海洋/島弧深部物質の研究室

岩石と水―日本列島が造られ、生命が誕生した!?


森下 知晃 (教授)

 地球の体積の8割はマントルです。上部マントルではマグマが発生、移動し、地表では地殻が形成されています。しかし、その現象のプロセスはいまだ謎に満ちています。

  • 水/マグマが島弧形成にどのように関与?
  • 沈み込むプレートがある深度に達すると高圧によって含水鉱物が分解して水を放出、その水がマントルに取り込まれてマグマが発生する。マグマはマントルよりも軽いため上昇し、地殻-マントル境界付近で溜まる。このマグマ溜まりが熟成して地表へ噴出したのが火山である。
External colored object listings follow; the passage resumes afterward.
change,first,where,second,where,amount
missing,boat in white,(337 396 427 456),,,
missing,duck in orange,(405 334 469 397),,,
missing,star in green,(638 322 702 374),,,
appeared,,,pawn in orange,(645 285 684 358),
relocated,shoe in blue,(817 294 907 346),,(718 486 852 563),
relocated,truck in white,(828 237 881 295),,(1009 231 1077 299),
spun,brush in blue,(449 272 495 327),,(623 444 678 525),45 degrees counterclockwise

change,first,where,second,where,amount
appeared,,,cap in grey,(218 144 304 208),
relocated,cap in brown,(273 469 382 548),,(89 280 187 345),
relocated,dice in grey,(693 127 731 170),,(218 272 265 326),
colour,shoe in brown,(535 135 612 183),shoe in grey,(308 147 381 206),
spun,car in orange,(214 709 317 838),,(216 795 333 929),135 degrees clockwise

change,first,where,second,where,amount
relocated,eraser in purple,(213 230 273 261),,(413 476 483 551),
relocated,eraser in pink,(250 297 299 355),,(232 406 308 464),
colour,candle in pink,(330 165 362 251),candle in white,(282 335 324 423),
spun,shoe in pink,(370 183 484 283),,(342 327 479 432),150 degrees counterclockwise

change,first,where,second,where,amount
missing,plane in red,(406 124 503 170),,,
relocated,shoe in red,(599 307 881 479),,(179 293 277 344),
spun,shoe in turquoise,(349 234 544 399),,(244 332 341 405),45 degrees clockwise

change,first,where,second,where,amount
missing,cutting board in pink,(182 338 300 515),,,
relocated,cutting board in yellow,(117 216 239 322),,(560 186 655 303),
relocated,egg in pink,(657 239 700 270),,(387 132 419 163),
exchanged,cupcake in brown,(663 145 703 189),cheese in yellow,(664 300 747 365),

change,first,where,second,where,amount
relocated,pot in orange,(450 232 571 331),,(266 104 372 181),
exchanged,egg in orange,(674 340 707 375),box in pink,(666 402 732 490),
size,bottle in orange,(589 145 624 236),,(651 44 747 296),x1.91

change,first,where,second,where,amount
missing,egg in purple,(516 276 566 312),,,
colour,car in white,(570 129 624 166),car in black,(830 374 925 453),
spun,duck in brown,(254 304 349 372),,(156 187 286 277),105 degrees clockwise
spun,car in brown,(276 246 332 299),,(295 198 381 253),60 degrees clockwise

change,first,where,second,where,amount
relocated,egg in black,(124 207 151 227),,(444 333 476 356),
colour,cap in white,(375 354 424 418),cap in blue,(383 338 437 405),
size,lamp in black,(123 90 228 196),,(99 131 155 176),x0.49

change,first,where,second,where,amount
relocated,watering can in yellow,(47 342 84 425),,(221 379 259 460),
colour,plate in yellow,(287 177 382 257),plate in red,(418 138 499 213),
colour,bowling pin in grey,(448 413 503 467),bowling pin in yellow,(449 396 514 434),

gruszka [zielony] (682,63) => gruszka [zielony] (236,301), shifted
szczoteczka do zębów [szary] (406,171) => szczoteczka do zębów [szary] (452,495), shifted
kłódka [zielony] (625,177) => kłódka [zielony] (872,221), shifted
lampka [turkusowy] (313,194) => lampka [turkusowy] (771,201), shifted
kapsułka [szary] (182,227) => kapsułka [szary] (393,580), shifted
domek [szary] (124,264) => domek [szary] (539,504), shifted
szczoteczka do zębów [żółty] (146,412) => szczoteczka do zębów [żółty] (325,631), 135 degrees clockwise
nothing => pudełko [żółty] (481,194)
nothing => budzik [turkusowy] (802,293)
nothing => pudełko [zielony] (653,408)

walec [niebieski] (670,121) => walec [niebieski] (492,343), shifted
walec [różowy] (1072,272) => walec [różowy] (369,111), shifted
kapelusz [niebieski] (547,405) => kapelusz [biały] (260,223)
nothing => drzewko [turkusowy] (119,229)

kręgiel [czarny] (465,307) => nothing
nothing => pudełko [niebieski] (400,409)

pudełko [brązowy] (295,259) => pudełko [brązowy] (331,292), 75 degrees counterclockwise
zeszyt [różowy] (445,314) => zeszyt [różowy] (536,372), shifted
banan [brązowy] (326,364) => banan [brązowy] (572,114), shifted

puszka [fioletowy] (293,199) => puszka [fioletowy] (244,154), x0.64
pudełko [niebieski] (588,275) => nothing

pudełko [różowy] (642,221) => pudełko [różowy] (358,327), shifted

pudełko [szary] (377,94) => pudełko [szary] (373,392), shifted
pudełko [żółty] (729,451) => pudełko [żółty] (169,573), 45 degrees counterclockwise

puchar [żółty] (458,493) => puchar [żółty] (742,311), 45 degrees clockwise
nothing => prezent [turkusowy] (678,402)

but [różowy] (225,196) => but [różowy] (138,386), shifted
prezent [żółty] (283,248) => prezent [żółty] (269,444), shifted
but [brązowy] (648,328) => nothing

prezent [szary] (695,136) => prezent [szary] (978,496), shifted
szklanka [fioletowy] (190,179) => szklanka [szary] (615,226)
こうしたプロセスには不明な点が多く、アルバニアのオフィオライト(地表に露出したリソスフェアの巨大な岩体)の調査によって解明しようと考えている。
  • マントル物質/水の低温反応を解明
  • プレート拡大域・収束域では、マントル起源物質と水を主成分とする流体とがマントル条件よりも低温で変質反応を起こしている(たとえば、蛇紋岩は上部マントルの主な構成物質であるカンラン岩が低温変質した)。また、太陽光の届かない海底でも、熱水噴出孔周辺には熱水に溶けた元素を利用した生命活動が営まれている。私たちはプレートの拡大域・収束域の海底から採取した岩石試料を検証し、マントル物質の改変プロセスと化学組成の変動を明らかにしたい。